BEGIN Text provided
The laser driving IC 10 uses the chip set MAX3740A, and includes: a pair of transistors 11a, 11b which form a differential circuit; a pair of input terminals 12a, 12b; the pair of output terminals 13a, 13b; the bias output terminal 14, resistors 15, 16 which are connected in series between the input terminals 12a, 12b; a resistor 17 which is connected between the junction between the resistors 15, 16, and a power source Vcc; a resistor 18 which is connected between the junction between the resistors 15, 16, and the ground; a resistor 19 through which the power source Vcc and the collector of the transistor 11a; a resistor 20 through which the power source Vcc and the collector of the transistor 11b; a constant current source 21 which is connected between the commonly connected emitters of the transistors 11a, 11b, and the ground; and a bias generating circuit 22.

The AC-coupling capacitor 50 connected to the output terminal 13a of the laser driving IC 10 is used for AC coupling, and combined with the resistor 60 to be selectively set to a capacitance at which a desired high-pass filter characteristic is obtained.

FIG. 3 shows the anode voltage-output characteristics of the semiconductor laser 30. In this case, the semiconductor laser 30 of an output wavelength of 850 nm is used. The bias output of the laser driving IC 10 is adjusted so that an average output of the semiconductor laser 30 is about 0.5 mW. As a result of the adjustment, a voltage of about 1.6 V is applied to the anode of the semiconductor laser 30.

The specification of the semiconductor laser 30 is set so that the upper limit of the output is 0.78 mW. In the circuit design, in the case of an apparatus specified as “Class 1” in which the laser output is lowest, it is important not to generate a laser beam exceeding the specified output level, from the viewpoint of laser safety. Therefore, the output of the semiconductor laser 30 must be adjusted so as not to exceed the above-mentioned value or 0.78 mW (2.1 V in terms of the voltage to be applied to the anode).
END Text provided
__List of tasks__
**1)** Answer these questions using the laser driver passage.
(a) Which chip set does the laser driving IC 10 use?
(b) What output wavelength does the semiconductor laser 30 have?
(c) What upper limit on output is set in the specification of the semiconductor laser 30?
**2)** Write out the laser driver passage between "The specification of" and "to the anode).", inclusive.
BEGIN Study material
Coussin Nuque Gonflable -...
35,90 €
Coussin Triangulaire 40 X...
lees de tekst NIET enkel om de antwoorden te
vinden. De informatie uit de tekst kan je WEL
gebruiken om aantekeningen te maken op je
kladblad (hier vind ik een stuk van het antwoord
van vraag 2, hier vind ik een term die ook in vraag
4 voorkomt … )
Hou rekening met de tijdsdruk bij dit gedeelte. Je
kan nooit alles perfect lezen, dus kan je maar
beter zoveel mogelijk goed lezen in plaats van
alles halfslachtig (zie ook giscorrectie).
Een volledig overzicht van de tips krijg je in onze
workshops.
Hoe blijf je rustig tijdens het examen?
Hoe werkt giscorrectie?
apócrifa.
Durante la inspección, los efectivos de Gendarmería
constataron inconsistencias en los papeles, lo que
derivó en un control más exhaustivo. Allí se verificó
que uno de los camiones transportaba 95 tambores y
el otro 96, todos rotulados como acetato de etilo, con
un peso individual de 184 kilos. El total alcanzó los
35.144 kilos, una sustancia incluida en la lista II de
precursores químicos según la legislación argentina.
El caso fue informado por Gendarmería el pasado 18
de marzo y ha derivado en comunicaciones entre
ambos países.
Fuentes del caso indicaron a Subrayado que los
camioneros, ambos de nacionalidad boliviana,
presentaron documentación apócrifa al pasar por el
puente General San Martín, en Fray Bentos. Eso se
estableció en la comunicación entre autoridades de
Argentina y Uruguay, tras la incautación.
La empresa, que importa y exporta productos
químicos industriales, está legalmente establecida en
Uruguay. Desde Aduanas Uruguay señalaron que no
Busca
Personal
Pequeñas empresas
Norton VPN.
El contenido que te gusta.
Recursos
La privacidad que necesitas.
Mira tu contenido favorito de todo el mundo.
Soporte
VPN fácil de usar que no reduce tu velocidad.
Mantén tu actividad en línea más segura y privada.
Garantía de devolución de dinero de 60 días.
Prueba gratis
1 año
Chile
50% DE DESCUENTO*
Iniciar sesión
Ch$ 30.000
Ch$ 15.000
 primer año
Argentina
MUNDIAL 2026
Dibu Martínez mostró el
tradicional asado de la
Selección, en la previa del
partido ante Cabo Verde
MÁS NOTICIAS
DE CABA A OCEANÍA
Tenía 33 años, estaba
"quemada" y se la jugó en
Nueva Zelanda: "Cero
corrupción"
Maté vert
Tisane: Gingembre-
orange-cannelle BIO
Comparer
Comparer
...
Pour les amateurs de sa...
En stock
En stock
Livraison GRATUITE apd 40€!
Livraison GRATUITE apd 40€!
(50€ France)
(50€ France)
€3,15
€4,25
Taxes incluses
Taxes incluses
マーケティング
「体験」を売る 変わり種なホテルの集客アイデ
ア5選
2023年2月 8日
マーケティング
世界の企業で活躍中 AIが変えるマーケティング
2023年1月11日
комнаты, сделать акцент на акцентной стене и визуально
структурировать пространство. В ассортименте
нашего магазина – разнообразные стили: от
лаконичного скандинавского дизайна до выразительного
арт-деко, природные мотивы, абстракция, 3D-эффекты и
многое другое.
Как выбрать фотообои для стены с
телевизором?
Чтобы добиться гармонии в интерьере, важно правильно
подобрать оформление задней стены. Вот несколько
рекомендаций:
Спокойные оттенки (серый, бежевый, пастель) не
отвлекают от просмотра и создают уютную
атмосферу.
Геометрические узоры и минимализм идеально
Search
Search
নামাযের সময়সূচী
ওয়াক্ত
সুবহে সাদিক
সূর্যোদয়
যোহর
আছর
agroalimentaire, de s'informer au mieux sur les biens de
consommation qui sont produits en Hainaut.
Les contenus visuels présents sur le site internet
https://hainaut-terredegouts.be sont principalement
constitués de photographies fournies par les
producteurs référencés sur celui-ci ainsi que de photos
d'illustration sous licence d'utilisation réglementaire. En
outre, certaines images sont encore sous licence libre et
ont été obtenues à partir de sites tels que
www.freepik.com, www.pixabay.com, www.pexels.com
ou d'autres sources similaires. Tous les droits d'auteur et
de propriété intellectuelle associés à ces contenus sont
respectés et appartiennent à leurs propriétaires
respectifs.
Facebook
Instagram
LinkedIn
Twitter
END Study material
__Response list__
**1)**
(a) MAX3740A
(b) 850 nm
(c) 0.78 mW

**2)**
The specification of the semiconductor laser 30 is set so that the upper limit of the output is 0.78 mW. In the circuit design, in the case of an apparatus specified as “Class 1” in which the laser output is lowest, it is important not to generate a laser beam exceeding the specified output level, from the viewpoint of laser safety. Therefore, the output of the semiconductor laser 30 must be adjusted so as not to exceed the above-mentioned value or 0.78 mW (2.1 V in terms of the voltage to be applied to the anode).